My husband no longer lives in the present with me.
I don’t argue with him anymore as he prods me to remember the vivid details of a story he is telling. I
engage with him and smile instead, building up our history even if it’s only in his head.

In 2018, at the age of 43, Daniel had a brain aneurysm burst. On that day my life split into pieces: with
him and without him, partner and caregiver, before aneurysm and after.

Daniel’s long-term memory fared the best, enabling him to recall facts and memories as if they just
happened. The funniest part of this is that I am always in them. He might talk about something that
happened 15 years before we met. Despite this, he sets me in that memory seamlessly. I used to laugh
and remind him that it was an old girlfriend he was remembering. He would become agitated and
assure me that, in fact, I was there.
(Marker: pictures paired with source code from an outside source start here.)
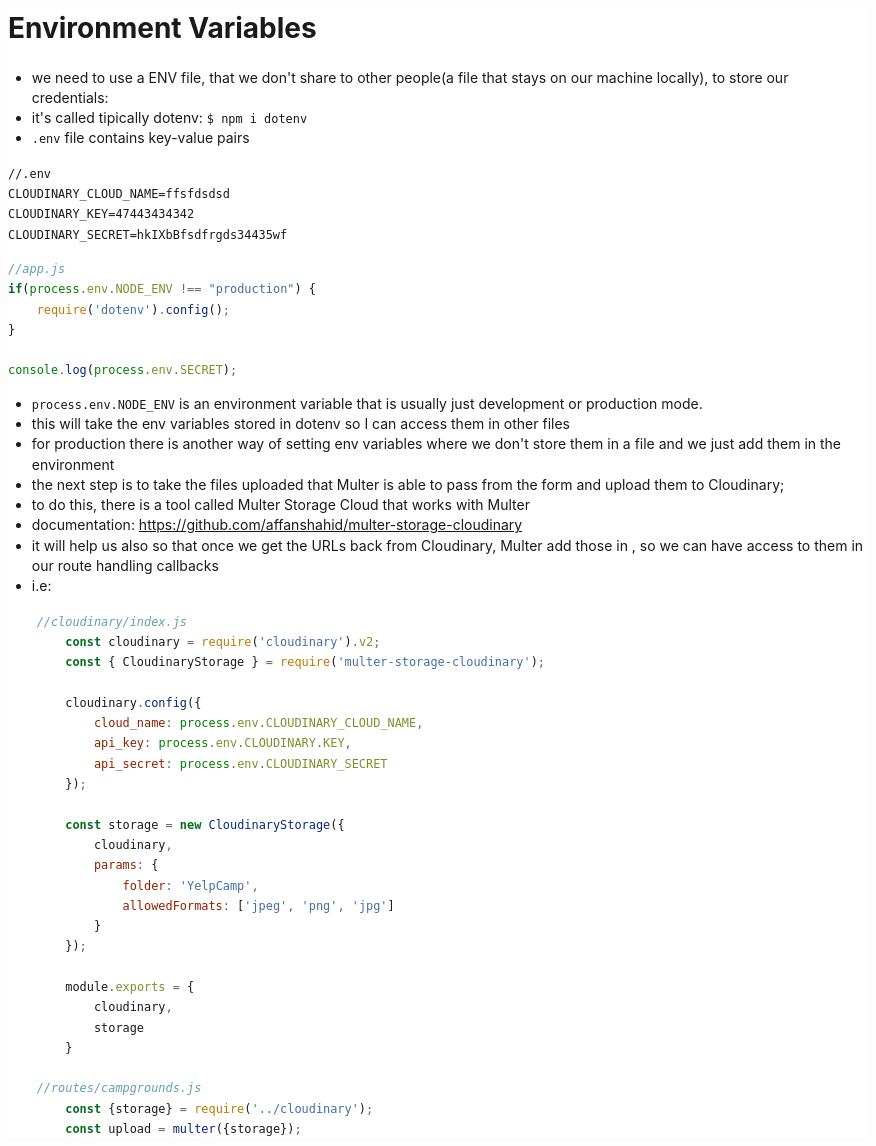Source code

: # Environment Variables

- we need to use a ENV file, that we don't share to other people(a file that stays on our machine locally), to store our credentials:
- it's called tipically dotenv: `$ npm i dotenv`
- `.env` file contains key-value pairs
```
//.env
CLOUDINARY_CLOUD_NAME=ffsfdsdsd
CLOUDINARY_KEY=47443434342
CLOUDINARY_SECRET=hkIXbBfsdfrgds34435wf
```
```js
//app.js
if(process.env.NODE_ENV !== "production") {
    require('dotenv').config();
}

console.log(process.env.SECRET);
```
- `process.env.NODE_ENV` is an environment variable that is usually just development or production mode.
- this will take the env variables stored in dotenv so I can access them in other files
- for production there is another way of setting env variables where we don't store them in a file and we just add them in the environment 
- the next step is to take the files uploaded that Multer is able to pass from the form and upload them to Cloudinary;
- to do this, there is a tool called Multer Storage Cloud that works with Multer
- documentation: https://github.com/affanshahid/multer-storage-cloudinary
- it will help us also so that once we get the URLs back from Cloudinary, Multer add those in , so we can have access to them in our route handling callbacks
- i.e:
```js
    //cloudinary/index.js
        const cloudinary = require('cloudinary').v2;
        const { CloudinaryStorage } = require('multer-storage-cloudinary');

        cloudinary.config({
            cloud_name: process.env.CLOUDINARY_CLOUD_NAME,
            api_key: process.env.CLOUDINARY.KEY,
            api_secret: process.env.CLOUDINARY_SECRET
        });

        const storage = new CloudinaryStorage({
            cloudinary,
            params: {
                folder: 'YelpCamp',
                allowedFormats: ['jpeg', 'png', 'jpg']
            } 
        });

        module.exports = {
            cloudinary,
            storage
        }

    //routes/campgrounds.js
        const {storage} = require('../cloudinary');
        const upload = multer({storage});
```
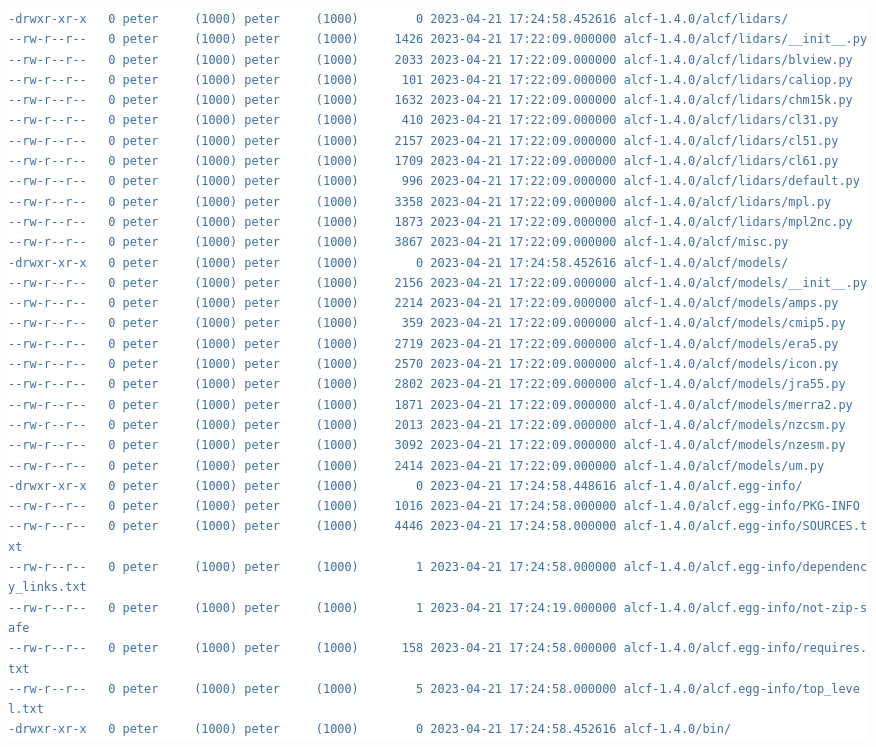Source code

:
 ```diff
-drwxr-xr-x   0 peter     (1000) peter     (1000)        0 2023-04-21 17:24:58.452616 alcf-1.4.0/alcf/lidars/
--rw-r--r--   0 peter     (1000) peter     (1000)     1426 2023-04-21 17:22:09.000000 alcf-1.4.0/alcf/lidars/__init__.py
--rw-r--r--   0 peter     (1000) peter     (1000)     2033 2023-04-21 17:22:09.000000 alcf-1.4.0/alcf/lidars/blview.py
--rw-r--r--   0 peter     (1000) peter     (1000)      101 2023-04-21 17:22:09.000000 alcf-1.4.0/alcf/lidars/caliop.py
--rw-r--r--   0 peter     (1000) peter     (1000)     1632 2023-04-21 17:22:09.000000 alcf-1.4.0/alcf/lidars/chm15k.py
--rw-r--r--   0 peter     (1000) peter     (1000)      410 2023-04-21 17:22:09.000000 alcf-1.4.0/alcf/lidars/cl31.py
--rw-r--r--   0 peter     (1000) peter     (1000)     2157 2023-04-21 17:22:09.000000 alcf-1.4.0/alcf/lidars/cl51.py
--rw-r--r--   0 peter     (1000) peter     (1000)     1709 2023-04-21 17:22:09.000000 alcf-1.4.0/alcf/lidars/cl61.py
--rw-r--r--   0 peter     (1000) peter     (1000)      996 2023-04-21 17:22:09.000000 alcf-1.4.0/alcf/lidars/default.py
--rw-r--r--   0 peter     (1000) peter     (1000)     3358 2023-04-21 17:22:09.000000 alcf-1.4.0/alcf/lidars/mpl.py
--rw-r--r--   0 peter     (1000) peter     (1000)     1873 2023-04-21 17:22:09.000000 alcf-1.4.0/alcf/lidars/mpl2nc.py
--rw-r--r--   0 peter     (1000) peter     (1000)     3867 2023-04-21 17:22:09.000000 alcf-1.4.0/alcf/misc.py
-drwxr-xr-x   0 peter     (1000) peter     (1000)        0 2023-04-21 17:24:58.452616 alcf-1.4.0/alcf/models/
--rw-r--r--   0 peter     (1000) peter     (1000)     2156 2023-04-21 17:22:09.000000 alcf-1.4.0/alcf/models/__init__.py
--rw-r--r--   0 peter     (1000) peter     (1000)     2214 2023-04-21 17:22:09.000000 alcf-1.4.0/alcf/models/amps.py
--rw-r--r--   0 peter     (1000) peter     (1000)      359 2023-04-21 17:22:09.000000 alcf-1.4.0/alcf/models/cmip5.py
--rw-r--r--   0 peter     (1000) peter     (1000)     2719 2023-04-21 17:22:09.000000 alcf-1.4.0/alcf/models/era5.py
--rw-r--r--   0 peter     (1000) peter     (1000)     2570 2023-04-21 17:22:09.000000 alcf-1.4.0/alcf/models/icon.py
--rw-r--r--   0 peter     (1000) peter     (1000)     2802 2023-04-21 17:22:09.000000 alcf-1.4.0/alcf/models/jra55.py
--rw-r--r--   0 peter     (1000) peter     (1000)     1871 2023-04-21 17:22:09.000000 alcf-1.4.0/alcf/models/merra2.py
--rw-r--r--   0 peter     (1000) peter     (1000)     2013 2023-04-21 17:22:09.000000 alcf-1.4.0/alcf/models/nzcsm.py
--rw-r--r--   0 peter     (1000) peter     (1000)     3092 2023-04-21 17:22:09.000000 alcf-1.4.0/alcf/models/nzesm.py
--rw-r--r--   0 peter     (1000) peter     (1000)     2414 2023-04-21 17:22:09.000000 alcf-1.4.0/alcf/models/um.py
-drwxr-xr-x   0 peter     (1000) peter     (1000)        0 2023-04-21 17:24:58.448616 alcf-1.4.0/alcf.egg-info/
--rw-r--r--   0 peter     (1000) peter     (1000)     1016 2023-04-21 17:24:58.000000 alcf-1.4.0/alcf.egg-info/PKG-INFO
--rw-r--r--   0 peter     (1000) peter     (1000)     4446 2023-04-21 17:24:58.000000 alcf-1.4.0/alcf.egg-info/SOURCES.txt
--rw-r--r--   0 peter     (1000) peter     (1000)        1 2023-04-21 17:24:58.000000 alcf-1.4.0/alcf.egg-info/dependency_links.txt
--rw-r--r--   0 peter     (1000) peter     (1000)        1 2023-04-21 17:24:19.000000 alcf-1.4.0/alcf.egg-info/not-zip-safe
--rw-r--r--   0 peter     (1000) peter     (1000)      158 2023-04-21 17:24:58.000000 alcf-1.4.0/alcf.egg-info/requires.txt
--rw-r--r--   0 peter     (1000) peter     (1000)        5 2023-04-21 17:24:58.000000 alcf-1.4.0/alcf.egg-info/top_level.txt
-drwxr-xr-x   0 peter     (1000) peter     (1000)        0 2023-04-21 17:24:58.452616 alcf-1.4.0/bin/
```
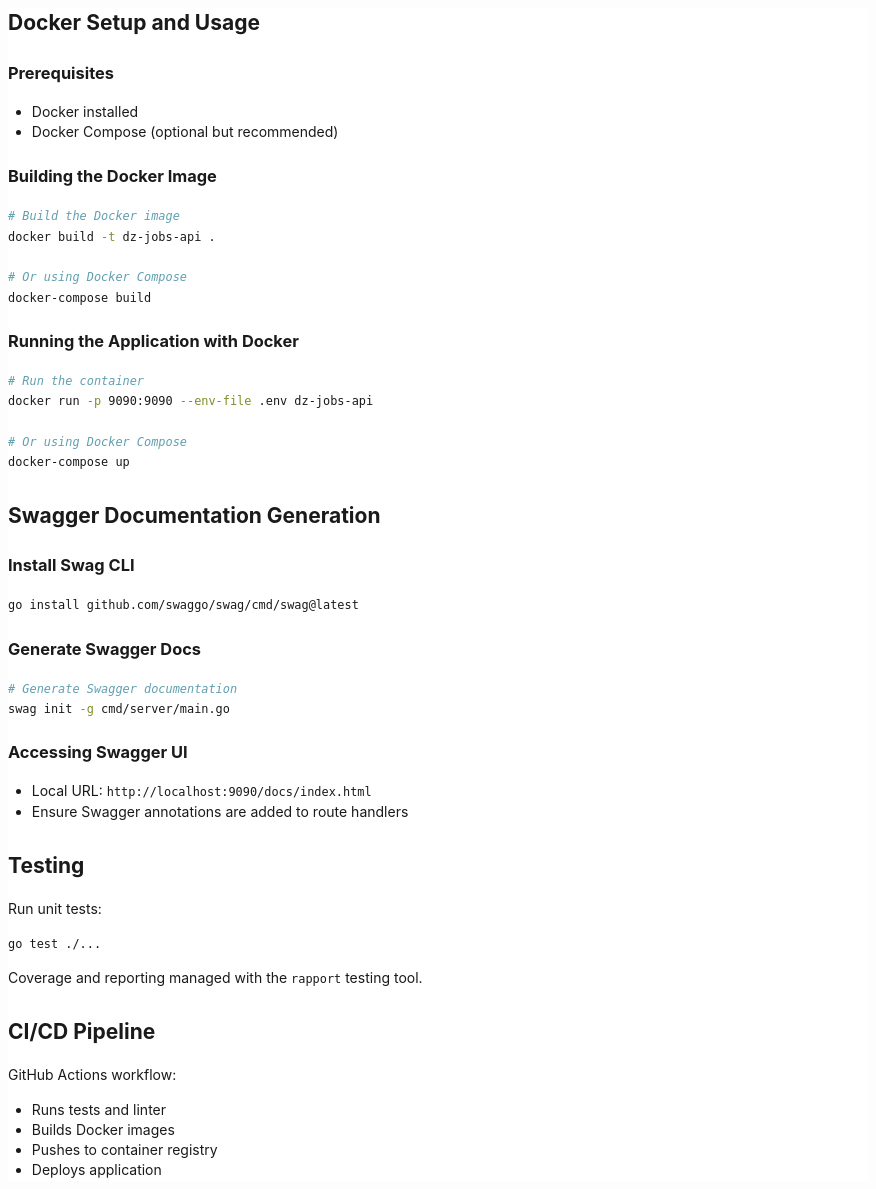 ## Docker Setup and Usage

### Prerequisites
- Docker installed
- Docker Compose (optional but recommended)

### Building the Docker Image
```bash
# Build the Docker image
docker build -t dz-jobs-api .

# Or using Docker Compose
docker-compose build
```

### Running the Application with Docker
```bash
# Run the container
docker run -p 9090:9090 --env-file .env dz-jobs-api

# Or using Docker Compose
docker-compose up
```

## Swagger Documentation Generation

### Install Swag CLI
```bash
go install github.com/swaggo/swag/cmd/swag@latest
```

### Generate Swagger Docs
```bash
# Generate Swagger documentation
swag init -g cmd/server/main.go
```

### Accessing Swagger UI
- Local URL: `http://localhost:9090/docs/index.html`
- Ensure Swagger annotations are added to route handlers

## Testing
Run unit tests:
```bash
go test ./...
```
Coverage and reporting managed with the `rapport` testing tool.

## CI/CD Pipeline
GitHub Actions workflow:
- Runs tests and linter
- Builds Docker images
- Pushes to container registry
- Deploys application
When I realized how distraught it made him, I stopped correcting
him. Now I smile, agree, and even add on to the story if I’m able.

When Daniel talks with me, I’m constantly thinking of the past and how I can spark a memory inside
him. I try to get him to engage as much as possible and bringing up past memories is the best way.
Sometimes I see the light in his eyes switch on and hear his voice fill with love and laughter. These
moments mean the world to me because I know all too soon that light will dim, and he will leave me
alone again with my memories.

In this new reality, I live half in the past and half in the present; there is no room for the future. My
days are full of thinking about next steps: the next medications he’ll need, the next appointments to
prepare for, and the next timer I must answer to move him or empty his bags. I spend the few
moments that are my own thinking about days that have long since gone by. I try to recall them in as
much detail as possible so I can keep my own memories vivid. I hold them close to my heart and guard
them against time. At the close of harder days, I replay them as I attempt to fall asleep.

“I remember to think about the many things you did in years gone by. Then I lift my hands in prayer,because my soul is a desert, thirsty for water from you.”
Psalm 143:5-16

My husband isn’t gone but he’s not with me anymore. I can’t hug him and snuggle up to him, but I can
clean him and care for him. I honor the memories of our life together by taking up the mantle and
standing for him. I tell him every day that I love him — and when he looks at me, I see that spark in his
eyes that tells me he is still in there loving me too, past and present.

In a voice that is no longer his, in a bed we can’t share, hooked up to feeding tubes, he reminds me
that we have to get the house cleaned because of the party the next day. The memory is his reality. He gives me a list of what to do and assures me that he will help me after he rests. I rub his arm and smile. I tell him that I know he will. And we are both lost to a memory.